* [Source text]
When the battery is an all-solid-state secondary battery, specific examples of a solid electrolyte that can constitute the solid electrolyte layer of the battery (the solid electrolyte layer that is interposed between the positive electrode and the negative electrode, the solid electrolyte layer that is interposed between the bipolar electrodes, or the solid electrolyte layer that is interposed between the bipolar electrode and the typical positive electrode or between the bipolar electrode and the typical negative electrode) include the above-exemplified solid electrolytes that can be contained in the positive electrode mixture. Among the above-exemplified solid electrolytes, the sulfide-based solid electrolytes are preferable, and the sulfide-based solid electrolytes that have the argyrodite crystal structure are much preferable because they have a high lithium ion conductivity and have a function of increasing the moldability of the negative electrode mixture.
The solid electrolyte layer may include a porous body such as a non-woven fabric made of resin, as a support.
The solid electrolyte layer may be formed using a method in which the solid electrolyte is compressed by, e.g., pressure molding, or a method in which the solid electrolyte is dispersed in a solvent to prepare a composition for forming the solid electrolyte layer, the composition is applied on a substrate, the positive electrode, or the negative electrode, the applied composition is dried, and the dried composition is subjected to pressure molding such as pressing, as necessary. Among them, the method in which the solid electrolyte is compressed is preferable.
A solvent that is less likely to degrade the solid electrolyte is desirably used for the composition for forming the solid electrolyte layer. The various solvents that have been exemplified above as the solvents for the positive electrode mixture-containing composition to which the solid electrolyte is added are preferable.
The thickness of the solid electrolyte layer is preferably 10 to 200 μm.
When the battery is a non-aqueous electrolyte secondary battery except an all-solid-state secondary battery, the separator (the separator that is interposed between the positive electrode and the negative electrode, the separator that is interposed between the bipolar electrodes, or the separator that is interposed between the bipolar electrode and the typical positive electrode or between the bipolar electrode and the typical negative electrode) desirably has a sufficient strength and can hold much non-aqueous electrolyte. In view of this, the separator is preferably, e.g., a microporous film or a non-woven fabric that has a thickness of 10 to 50 μm and an aperture ratio of 30 to 70%, and includes polyethylene, polypropylene, or ethylene-propylene copolymers.

* [Task to complete] Continue the passage on solid electrolyte layers and separators in batteries, picking up right after its final sentence.

* [Recorded information]
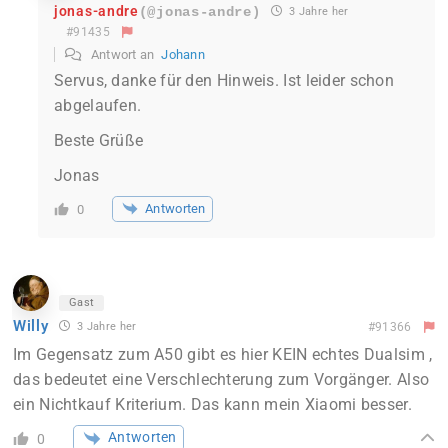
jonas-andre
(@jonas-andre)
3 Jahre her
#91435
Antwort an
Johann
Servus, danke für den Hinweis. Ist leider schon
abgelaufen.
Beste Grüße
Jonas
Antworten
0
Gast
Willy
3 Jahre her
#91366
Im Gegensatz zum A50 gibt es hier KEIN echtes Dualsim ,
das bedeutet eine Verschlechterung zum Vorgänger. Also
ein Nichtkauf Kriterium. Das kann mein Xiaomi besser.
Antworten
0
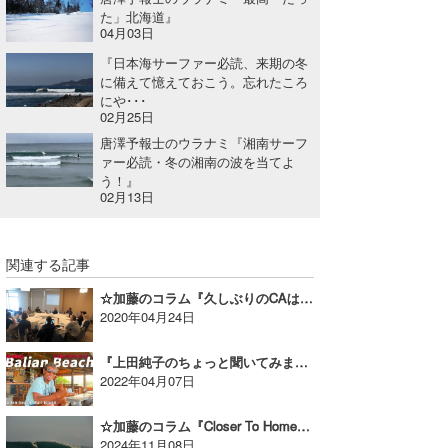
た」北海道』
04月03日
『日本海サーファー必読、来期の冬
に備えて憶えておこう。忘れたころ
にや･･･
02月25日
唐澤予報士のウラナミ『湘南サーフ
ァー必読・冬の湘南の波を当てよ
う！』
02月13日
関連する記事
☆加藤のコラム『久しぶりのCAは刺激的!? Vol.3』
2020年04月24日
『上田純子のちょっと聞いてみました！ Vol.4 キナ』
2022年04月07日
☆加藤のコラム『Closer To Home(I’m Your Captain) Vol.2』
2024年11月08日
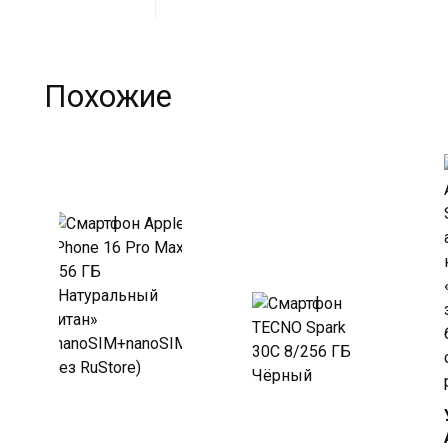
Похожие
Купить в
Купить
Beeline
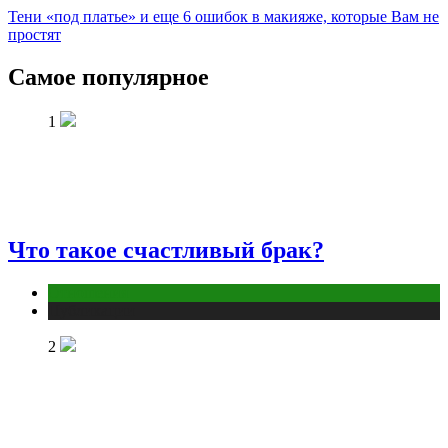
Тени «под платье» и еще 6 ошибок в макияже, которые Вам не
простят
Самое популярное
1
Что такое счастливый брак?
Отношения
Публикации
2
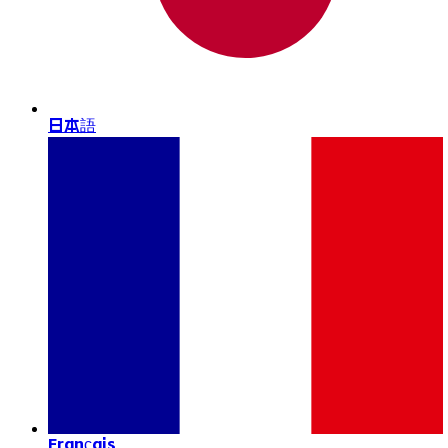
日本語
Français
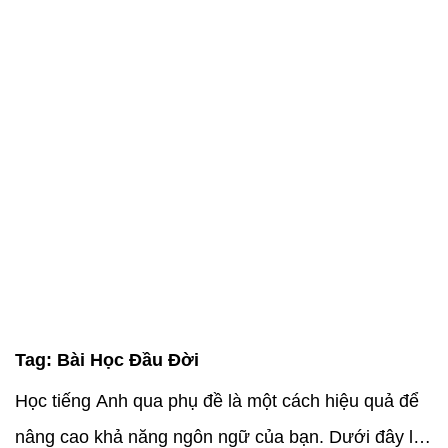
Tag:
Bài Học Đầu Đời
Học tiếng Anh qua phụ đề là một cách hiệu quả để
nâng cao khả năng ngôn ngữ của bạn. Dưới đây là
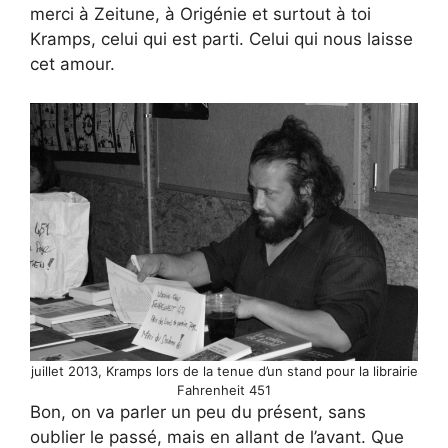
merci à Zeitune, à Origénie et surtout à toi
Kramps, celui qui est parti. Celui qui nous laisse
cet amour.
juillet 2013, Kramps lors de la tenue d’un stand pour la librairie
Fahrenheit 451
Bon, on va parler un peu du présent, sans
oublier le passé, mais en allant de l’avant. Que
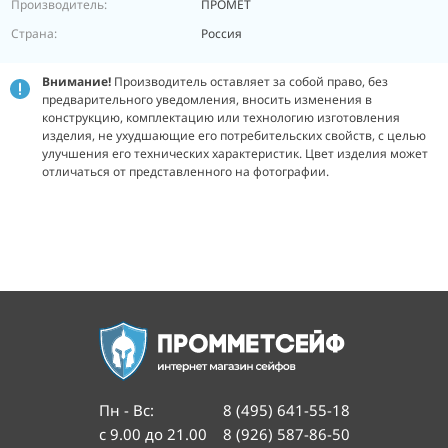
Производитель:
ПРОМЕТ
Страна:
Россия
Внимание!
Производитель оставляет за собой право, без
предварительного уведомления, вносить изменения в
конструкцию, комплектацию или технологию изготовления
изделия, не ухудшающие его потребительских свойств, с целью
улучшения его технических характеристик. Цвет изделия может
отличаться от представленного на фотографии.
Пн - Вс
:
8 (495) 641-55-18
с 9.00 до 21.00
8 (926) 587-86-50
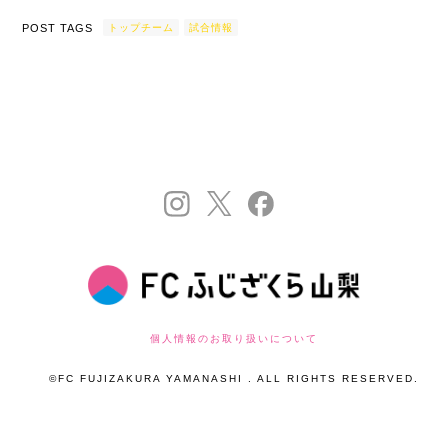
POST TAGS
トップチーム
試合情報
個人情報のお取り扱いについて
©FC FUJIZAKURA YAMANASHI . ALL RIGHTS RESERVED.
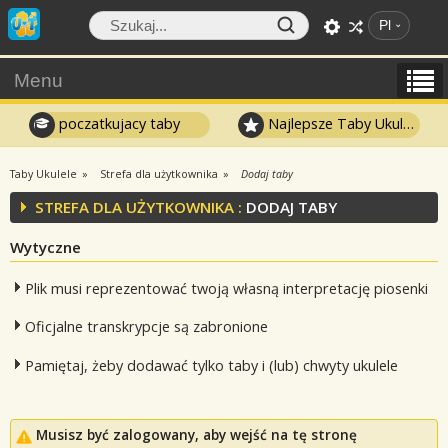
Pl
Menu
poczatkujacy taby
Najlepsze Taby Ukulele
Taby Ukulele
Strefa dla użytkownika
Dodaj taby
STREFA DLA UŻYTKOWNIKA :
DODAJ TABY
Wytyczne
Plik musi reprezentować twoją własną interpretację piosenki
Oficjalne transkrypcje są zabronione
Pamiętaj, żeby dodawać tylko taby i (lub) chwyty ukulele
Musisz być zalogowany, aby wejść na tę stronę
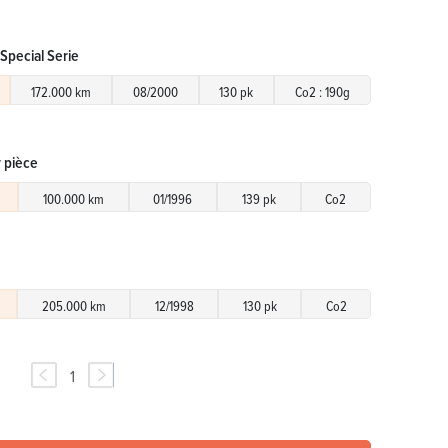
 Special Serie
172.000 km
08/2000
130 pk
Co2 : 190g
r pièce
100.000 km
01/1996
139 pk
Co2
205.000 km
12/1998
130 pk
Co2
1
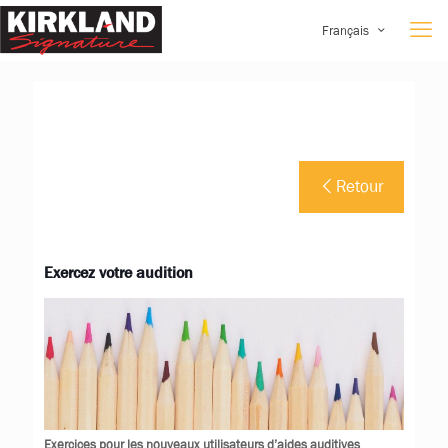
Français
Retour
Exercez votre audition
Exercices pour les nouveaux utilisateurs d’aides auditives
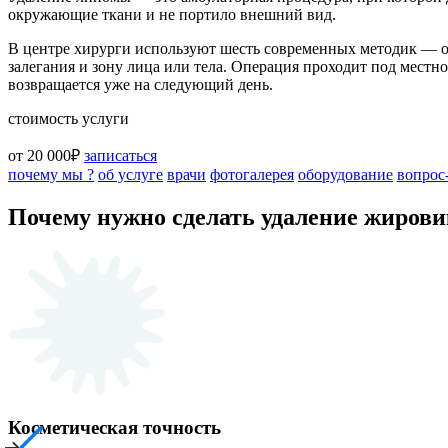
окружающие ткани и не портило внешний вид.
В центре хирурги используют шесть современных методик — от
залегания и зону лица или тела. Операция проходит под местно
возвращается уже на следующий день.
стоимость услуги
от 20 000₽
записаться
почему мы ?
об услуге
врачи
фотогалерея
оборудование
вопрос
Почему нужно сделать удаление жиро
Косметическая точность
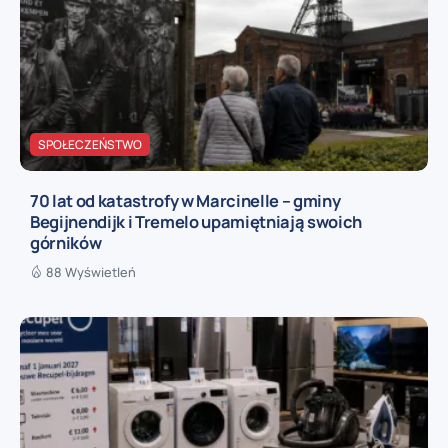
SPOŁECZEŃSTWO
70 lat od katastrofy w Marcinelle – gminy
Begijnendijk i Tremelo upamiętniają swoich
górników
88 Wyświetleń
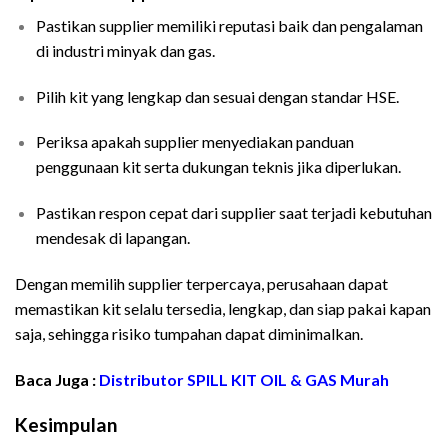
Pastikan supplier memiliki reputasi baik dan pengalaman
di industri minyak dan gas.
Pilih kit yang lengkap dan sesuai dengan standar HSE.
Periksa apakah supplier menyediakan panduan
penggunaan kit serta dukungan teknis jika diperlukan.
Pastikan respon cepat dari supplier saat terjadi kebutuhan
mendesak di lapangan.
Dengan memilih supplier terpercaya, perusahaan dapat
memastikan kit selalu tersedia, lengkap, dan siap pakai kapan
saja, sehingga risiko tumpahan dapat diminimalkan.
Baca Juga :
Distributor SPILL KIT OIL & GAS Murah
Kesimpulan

---

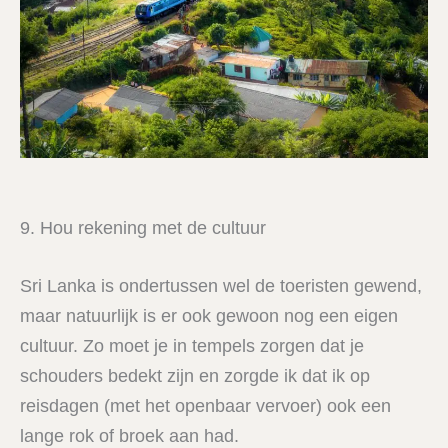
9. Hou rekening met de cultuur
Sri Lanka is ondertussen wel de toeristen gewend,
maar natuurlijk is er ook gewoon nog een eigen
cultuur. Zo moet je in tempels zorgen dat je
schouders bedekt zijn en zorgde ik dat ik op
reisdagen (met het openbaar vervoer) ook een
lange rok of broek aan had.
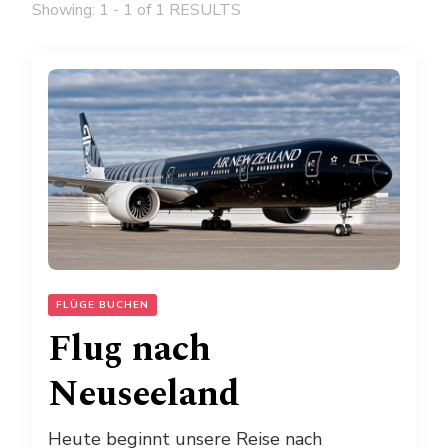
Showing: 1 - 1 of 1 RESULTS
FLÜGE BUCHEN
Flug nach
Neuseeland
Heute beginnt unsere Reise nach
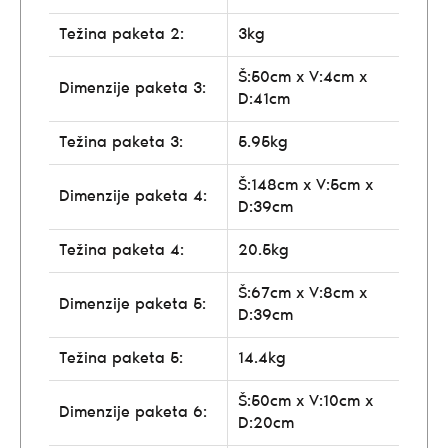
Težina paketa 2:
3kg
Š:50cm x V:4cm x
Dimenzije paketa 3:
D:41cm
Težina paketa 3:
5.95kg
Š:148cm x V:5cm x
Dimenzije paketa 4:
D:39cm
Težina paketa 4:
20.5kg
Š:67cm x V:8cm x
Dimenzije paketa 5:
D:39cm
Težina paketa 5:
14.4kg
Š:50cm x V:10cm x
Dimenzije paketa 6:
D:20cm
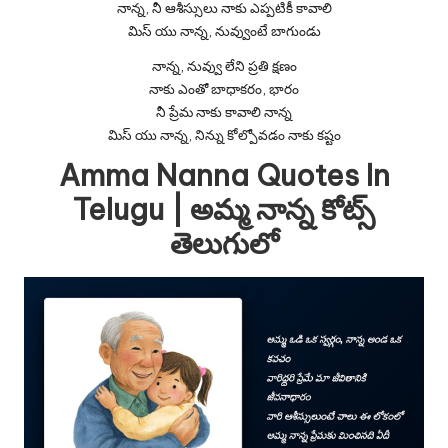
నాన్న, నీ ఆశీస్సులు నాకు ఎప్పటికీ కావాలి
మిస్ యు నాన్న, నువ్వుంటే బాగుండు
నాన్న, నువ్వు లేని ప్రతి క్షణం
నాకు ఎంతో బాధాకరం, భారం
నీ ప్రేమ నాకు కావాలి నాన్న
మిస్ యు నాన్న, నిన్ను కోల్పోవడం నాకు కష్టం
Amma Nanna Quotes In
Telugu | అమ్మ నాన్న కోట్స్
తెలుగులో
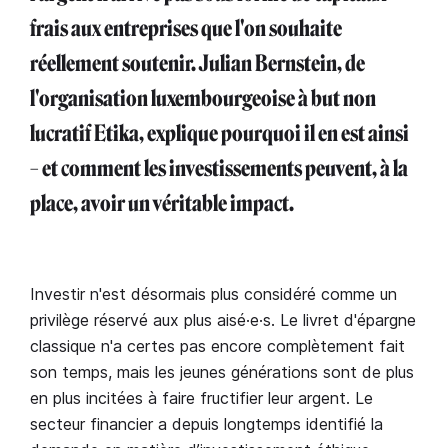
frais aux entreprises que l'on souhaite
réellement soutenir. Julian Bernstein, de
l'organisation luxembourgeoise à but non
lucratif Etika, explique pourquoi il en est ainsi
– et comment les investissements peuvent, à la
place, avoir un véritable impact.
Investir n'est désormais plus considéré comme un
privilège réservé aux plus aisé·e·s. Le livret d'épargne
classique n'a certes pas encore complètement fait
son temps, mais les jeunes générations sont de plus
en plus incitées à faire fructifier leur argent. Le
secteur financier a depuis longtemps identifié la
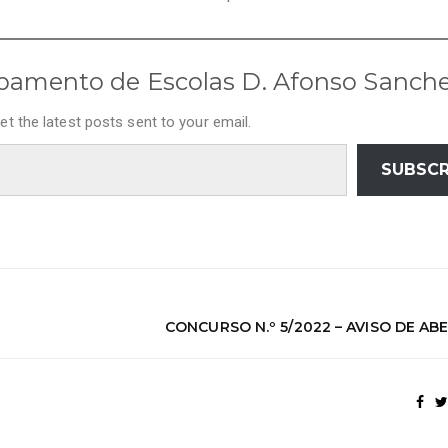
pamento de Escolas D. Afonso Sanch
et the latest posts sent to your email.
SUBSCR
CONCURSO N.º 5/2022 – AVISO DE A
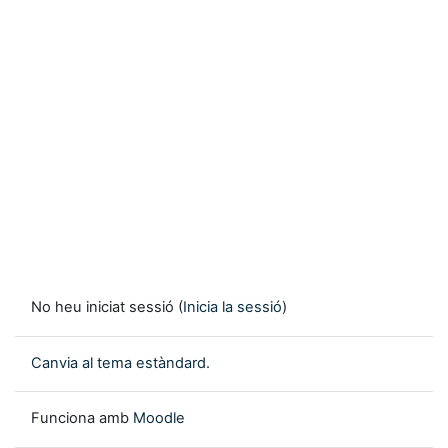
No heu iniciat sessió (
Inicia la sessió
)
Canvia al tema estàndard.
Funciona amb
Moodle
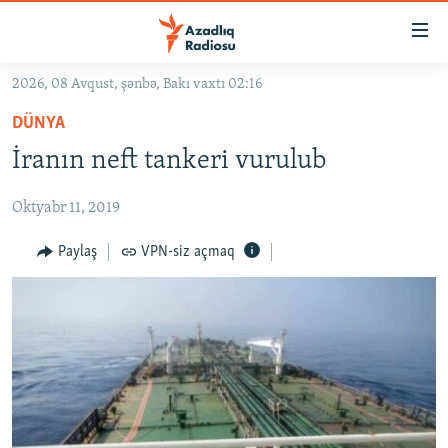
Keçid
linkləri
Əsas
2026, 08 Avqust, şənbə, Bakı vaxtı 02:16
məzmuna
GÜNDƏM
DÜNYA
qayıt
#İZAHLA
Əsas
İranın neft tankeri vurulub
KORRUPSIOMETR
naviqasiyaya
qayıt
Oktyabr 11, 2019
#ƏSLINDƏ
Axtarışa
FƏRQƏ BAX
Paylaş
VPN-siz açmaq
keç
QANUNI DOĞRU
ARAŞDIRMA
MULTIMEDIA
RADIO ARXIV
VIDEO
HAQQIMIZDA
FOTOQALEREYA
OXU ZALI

* [Result of the exercise]
When the battery is a non-aqueous electrolyte secondary battery except an all-solid-state secondary battery, the non-aqueous electrolyte ordinarily is a non-aqueous liquid electrolyte (non-aqueous electrolyte solution). The non-aqueous electrolyte solution includes an organic solvent, and an electrolyte salt such as a lithium salt that is dissolved in the organic solvent. Examples of the organic solvent include but are not limited to: chain esters such as dimethyl carbonate, diethyl carbonate, ethyl methyl carbonate, and methyl propyl carbonate; cyclic esters with a high dielectric constant such as ethylene carbonate, propylene carbonate, butylene carbonate, and vinylene carbonate; and mixed solvents of chain esters and cyclic esters. Among them, a mixed solvent of chain esters as the main solvent and cyclic esters is particularly suitable.
Examples of the electrolyte salt to be dissolved in the organic solvent in preparing the non-aqueous electrolyte solution include LiPF6, LiBF4, LiAsF6, LiSbF6, LiCF3SO3, LiC4F9SO3, LiCF3CO2, Li2C2F4(SO3)2 LiCnF2n+1SO3 (n>2), LiN(RfSO2)(Rf′SO2), LiC(RfSO2)3, and LiN(RfOSO2)2 (where Rf and Rf′ are each a fluoroalkyl group). These electrolyte salts may be used individually or in combination of two or more. The concentration of the electrolyte salt in the electrolyte solution is not limited but is preferably 0.3 mol/L or more, and much preferably 0.4 mol/L or more, and also preferably 1.7 mol/L or less, and much preferably 1.5 mol/L or less.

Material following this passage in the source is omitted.